Figuur 1: Model van teamontwikkelruimte
Ruimte volgens Homan
Terug naar Homan. Wat heeft hij over ruimte in teams te zeggen? Homan (2007) spreekt over ‘potentiële ruimte’, waarin ruimte is voor spel, voor experimenteren en rommelen, zonder dat het team direct op de vingers wordt getikt. Als ik dit vertaal naar teamontwikkelruimte, dan heeft Homan het over reflecteren en dialoog voeren. Daarin gaat het immers om ruimte te maken voor onverwachte en heel andere perspectieven, het eens anders bezien en doen, dus experimenteren. De meeste teams in mijn onderzoek blijken erbij gebaat als ze dat meer zouden doen. Meer reflecteren en dialoog voeren met elkaar. Veel teams blijken zich hier wel in te kunnen verbeteren. Ik geef nog een voorbeeld van een team uit het hbo. Dit team heeft de opdracht om een nieuw curriculum te ontwerpen. De projectleider van het team is heel resultaatgericht en heel gedreven om binnen de gestelde tijd klaar te zijn. Ze ziet dat dit haar kracht is en tegelijkertijd haar valkuil. Ze zegt zelf: ‘Ik heb de neiging met grote stappen snel thuis te zijn en dan uiteindelijk te concluderen dat ik kansen heb laten liggen.’ In het team zitten ook een paar teamleden die heel goed zijn in reflecteren en dialoog voeren. De projectleider zegt hier bijvoorbeeld over: ‘Ik ben blij dat Frank regelmatig een ander perspectief inbrengt. Ik moet soms wel even slikken, want dan wil ik snel door, maar eigenlijk blijkt het altijd zinvol om het met elkaar te verkennen.’ In de individuele interviews met alle teamleden geeft Frank bijvoorbeeld aan: ‘Maartje, onze projectleider, heeft heel goed voor ogen waar we heen moeten en hoe we dat binnen de tijd kunnen realiseren. Gelukkig geeft ze mij en nog een paar collega’s de ruimte om andere perspectieven in te brengen en kritische vragen te stellen. Ze geeft duidelijk aan dat ze dat heel waardevol vindt.’

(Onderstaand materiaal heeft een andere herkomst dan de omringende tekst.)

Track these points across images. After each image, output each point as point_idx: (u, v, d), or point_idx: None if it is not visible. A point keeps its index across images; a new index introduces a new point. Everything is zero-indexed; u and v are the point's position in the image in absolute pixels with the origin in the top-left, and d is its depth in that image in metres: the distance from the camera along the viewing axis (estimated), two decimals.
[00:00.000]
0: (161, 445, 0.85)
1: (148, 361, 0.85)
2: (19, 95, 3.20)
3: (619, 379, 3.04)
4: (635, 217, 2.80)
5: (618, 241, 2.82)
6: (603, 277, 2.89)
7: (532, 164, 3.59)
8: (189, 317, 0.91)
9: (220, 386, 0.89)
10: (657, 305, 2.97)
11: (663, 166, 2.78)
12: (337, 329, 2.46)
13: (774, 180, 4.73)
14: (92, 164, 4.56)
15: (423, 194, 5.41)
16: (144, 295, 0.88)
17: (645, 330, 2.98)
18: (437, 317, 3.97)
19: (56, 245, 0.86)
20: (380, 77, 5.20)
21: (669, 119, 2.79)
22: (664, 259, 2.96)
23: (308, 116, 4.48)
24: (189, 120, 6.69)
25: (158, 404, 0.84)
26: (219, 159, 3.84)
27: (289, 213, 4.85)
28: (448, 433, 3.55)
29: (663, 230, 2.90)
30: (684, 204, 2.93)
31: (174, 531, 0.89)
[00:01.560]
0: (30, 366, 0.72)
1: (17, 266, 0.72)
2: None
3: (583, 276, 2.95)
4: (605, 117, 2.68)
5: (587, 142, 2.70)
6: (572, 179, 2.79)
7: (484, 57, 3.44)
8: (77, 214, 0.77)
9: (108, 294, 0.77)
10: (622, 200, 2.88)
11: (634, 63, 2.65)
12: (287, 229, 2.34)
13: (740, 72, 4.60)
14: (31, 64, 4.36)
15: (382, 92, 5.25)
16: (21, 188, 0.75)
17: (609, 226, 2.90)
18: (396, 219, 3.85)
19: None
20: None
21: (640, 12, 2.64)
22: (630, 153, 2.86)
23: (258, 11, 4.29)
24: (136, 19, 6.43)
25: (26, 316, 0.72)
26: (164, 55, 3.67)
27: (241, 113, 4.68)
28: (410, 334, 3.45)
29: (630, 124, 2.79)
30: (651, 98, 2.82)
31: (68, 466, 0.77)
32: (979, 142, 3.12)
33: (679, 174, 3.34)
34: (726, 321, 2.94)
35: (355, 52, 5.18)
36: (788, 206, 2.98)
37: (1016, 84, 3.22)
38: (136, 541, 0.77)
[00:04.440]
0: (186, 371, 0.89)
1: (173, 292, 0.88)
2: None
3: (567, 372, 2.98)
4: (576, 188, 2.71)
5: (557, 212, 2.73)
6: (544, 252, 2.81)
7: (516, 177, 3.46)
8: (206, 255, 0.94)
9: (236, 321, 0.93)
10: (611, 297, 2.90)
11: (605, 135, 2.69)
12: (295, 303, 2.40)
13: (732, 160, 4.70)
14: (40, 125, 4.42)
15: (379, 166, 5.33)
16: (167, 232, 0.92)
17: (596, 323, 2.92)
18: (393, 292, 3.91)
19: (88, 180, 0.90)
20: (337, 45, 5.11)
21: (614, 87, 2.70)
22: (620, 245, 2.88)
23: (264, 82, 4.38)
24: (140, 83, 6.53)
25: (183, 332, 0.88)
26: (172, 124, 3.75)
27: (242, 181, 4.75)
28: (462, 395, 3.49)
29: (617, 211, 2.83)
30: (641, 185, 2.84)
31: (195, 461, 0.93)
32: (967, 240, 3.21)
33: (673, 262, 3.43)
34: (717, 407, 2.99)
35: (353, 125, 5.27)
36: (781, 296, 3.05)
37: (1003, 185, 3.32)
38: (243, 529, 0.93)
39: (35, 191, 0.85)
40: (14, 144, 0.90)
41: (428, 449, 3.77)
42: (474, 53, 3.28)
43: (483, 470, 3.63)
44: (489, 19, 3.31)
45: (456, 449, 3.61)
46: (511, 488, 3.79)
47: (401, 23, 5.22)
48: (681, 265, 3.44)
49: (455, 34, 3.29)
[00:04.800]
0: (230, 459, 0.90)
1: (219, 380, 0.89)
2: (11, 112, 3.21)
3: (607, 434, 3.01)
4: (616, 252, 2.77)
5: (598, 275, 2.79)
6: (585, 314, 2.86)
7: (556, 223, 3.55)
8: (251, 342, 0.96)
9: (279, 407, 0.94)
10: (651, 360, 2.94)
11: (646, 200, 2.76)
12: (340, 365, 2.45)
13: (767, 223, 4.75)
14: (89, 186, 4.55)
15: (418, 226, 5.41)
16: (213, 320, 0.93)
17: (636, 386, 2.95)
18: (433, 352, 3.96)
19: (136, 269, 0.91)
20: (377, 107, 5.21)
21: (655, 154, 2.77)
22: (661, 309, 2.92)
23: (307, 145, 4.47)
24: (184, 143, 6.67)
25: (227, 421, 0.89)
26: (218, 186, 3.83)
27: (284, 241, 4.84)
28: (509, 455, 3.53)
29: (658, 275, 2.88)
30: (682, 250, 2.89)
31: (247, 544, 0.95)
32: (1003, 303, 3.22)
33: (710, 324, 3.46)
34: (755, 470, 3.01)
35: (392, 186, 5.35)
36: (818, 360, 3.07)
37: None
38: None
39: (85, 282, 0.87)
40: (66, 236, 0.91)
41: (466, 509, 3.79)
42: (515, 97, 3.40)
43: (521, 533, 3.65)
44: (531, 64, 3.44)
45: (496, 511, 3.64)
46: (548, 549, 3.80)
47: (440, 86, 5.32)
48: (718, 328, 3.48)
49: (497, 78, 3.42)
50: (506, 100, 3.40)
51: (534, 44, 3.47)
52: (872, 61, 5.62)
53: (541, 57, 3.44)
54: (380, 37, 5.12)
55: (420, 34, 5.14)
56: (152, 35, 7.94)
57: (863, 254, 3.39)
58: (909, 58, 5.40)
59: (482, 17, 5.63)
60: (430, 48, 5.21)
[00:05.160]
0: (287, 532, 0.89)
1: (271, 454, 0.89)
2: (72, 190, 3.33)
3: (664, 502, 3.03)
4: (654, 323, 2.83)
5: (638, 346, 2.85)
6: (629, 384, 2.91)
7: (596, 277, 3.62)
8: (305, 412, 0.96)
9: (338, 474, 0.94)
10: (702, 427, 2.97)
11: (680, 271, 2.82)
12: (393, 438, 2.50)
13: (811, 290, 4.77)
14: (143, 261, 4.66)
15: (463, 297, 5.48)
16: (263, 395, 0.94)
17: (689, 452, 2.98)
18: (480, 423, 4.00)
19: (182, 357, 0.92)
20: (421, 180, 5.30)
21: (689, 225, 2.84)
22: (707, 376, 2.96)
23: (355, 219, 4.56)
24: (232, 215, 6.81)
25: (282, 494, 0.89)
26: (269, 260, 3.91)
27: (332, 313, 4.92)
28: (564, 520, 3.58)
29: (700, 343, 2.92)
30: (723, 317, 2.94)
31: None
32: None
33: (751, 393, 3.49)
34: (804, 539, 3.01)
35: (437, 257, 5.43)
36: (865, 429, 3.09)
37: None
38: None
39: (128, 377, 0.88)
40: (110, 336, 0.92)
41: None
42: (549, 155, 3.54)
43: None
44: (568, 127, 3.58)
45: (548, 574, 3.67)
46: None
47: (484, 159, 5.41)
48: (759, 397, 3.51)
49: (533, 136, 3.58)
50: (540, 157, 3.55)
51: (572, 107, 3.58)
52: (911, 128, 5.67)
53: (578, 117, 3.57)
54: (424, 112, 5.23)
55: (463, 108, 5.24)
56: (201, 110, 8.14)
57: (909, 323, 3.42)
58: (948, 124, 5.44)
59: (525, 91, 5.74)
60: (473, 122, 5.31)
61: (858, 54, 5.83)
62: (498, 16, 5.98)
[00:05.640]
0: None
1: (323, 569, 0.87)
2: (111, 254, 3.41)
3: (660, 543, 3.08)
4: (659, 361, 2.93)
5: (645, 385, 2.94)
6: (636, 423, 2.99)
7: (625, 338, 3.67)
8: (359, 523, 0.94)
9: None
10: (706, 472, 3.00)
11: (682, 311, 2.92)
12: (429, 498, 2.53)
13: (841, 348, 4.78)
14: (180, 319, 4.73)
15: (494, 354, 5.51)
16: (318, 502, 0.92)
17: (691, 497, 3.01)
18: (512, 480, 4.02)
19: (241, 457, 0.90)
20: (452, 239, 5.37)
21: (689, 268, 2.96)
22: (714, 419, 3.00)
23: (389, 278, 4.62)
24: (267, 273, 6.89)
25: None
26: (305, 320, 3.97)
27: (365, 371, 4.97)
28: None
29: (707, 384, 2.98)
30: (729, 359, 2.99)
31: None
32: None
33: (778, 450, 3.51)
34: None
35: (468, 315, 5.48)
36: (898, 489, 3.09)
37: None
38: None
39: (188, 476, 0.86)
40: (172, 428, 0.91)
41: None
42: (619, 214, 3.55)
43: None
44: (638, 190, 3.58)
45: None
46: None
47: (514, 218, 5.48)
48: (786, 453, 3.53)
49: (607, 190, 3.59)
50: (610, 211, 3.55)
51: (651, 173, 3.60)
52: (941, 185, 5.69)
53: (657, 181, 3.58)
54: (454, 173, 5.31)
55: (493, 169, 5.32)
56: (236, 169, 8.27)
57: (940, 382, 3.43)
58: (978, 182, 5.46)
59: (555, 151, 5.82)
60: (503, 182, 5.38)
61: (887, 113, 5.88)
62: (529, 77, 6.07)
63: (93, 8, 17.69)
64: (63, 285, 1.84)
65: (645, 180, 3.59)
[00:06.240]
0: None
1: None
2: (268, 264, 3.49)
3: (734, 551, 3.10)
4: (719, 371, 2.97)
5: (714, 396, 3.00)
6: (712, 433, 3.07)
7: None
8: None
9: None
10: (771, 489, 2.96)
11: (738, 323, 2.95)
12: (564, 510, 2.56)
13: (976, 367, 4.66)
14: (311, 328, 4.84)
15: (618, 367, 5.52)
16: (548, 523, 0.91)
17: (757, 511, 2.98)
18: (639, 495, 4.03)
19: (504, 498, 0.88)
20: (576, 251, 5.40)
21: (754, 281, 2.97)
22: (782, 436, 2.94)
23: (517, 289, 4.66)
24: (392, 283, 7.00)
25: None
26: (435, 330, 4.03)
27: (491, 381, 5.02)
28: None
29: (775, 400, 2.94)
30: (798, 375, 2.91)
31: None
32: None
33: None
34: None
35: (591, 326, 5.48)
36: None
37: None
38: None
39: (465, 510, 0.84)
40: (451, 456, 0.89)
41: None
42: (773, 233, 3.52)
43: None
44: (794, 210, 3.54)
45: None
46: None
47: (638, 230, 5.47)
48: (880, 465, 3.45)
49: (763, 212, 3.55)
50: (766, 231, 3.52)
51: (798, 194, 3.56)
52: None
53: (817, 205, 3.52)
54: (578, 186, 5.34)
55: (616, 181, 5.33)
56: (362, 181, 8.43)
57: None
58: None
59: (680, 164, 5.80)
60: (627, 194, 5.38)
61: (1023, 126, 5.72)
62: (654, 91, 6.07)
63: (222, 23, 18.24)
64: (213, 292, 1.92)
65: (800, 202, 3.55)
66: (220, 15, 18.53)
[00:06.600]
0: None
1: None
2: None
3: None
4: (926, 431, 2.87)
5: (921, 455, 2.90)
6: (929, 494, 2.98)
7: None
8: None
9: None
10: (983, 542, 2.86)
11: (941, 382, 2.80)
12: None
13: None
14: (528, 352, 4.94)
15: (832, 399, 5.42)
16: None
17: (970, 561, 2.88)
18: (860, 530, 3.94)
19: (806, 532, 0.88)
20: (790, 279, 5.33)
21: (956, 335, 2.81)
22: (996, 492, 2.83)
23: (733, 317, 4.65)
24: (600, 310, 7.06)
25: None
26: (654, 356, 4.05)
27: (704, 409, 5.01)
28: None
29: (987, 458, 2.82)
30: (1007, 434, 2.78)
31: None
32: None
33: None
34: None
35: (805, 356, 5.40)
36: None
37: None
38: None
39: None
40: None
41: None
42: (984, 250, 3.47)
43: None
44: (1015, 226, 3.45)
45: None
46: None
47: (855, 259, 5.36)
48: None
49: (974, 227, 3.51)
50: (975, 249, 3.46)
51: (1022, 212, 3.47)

Figuur 2: De twee studenten teams die aan het begin van hun opdracht en aan het einde van hun opdracht de web app voor teamontwikkelruimte hebben ingevuld.
Tot slot
Professor Homan vroeg: ‘Is teamontwikkelruimte wel bewust te creëren?’ Ja, dat is het! En het mooiste is misschien nog wel dat het veel teams lukt om dat te doen met relatief heel weinig hulp. De studenten teams kregen een artikel over teamontwikkelruimte en gingen daarna zelfstandig aan het werk met de web-app. Het hbo team heeft één keer twee uur onder begeleiding gewerkt met behulp van de activiteitenkaarten om de diverse kwaliteiten in hun team meer expliciet te maken en ze meer te benutten. Daarna zijn ze zelfstandig doorgegaan met hun werk en teamontwikkeling.
Coenders, M., J.J. (2008). Leerarchitectuur [Learning architecture]. (Phd. Doctoral), Eburon Uitgeverij B.V., Delft, the Netherlands.
Derksen, K., de Caluwé, L., & Simons, R. J. (2011). Developmental space for groups working on innovation. Human Resource Development International, 14(3), 253-271.
Homan, T. (2007). Teamleren. Theorie en facilitatie. [Team learning. Theory and facilitating.] (2 ed.). Den Haag (The Netherlands): Academic Service.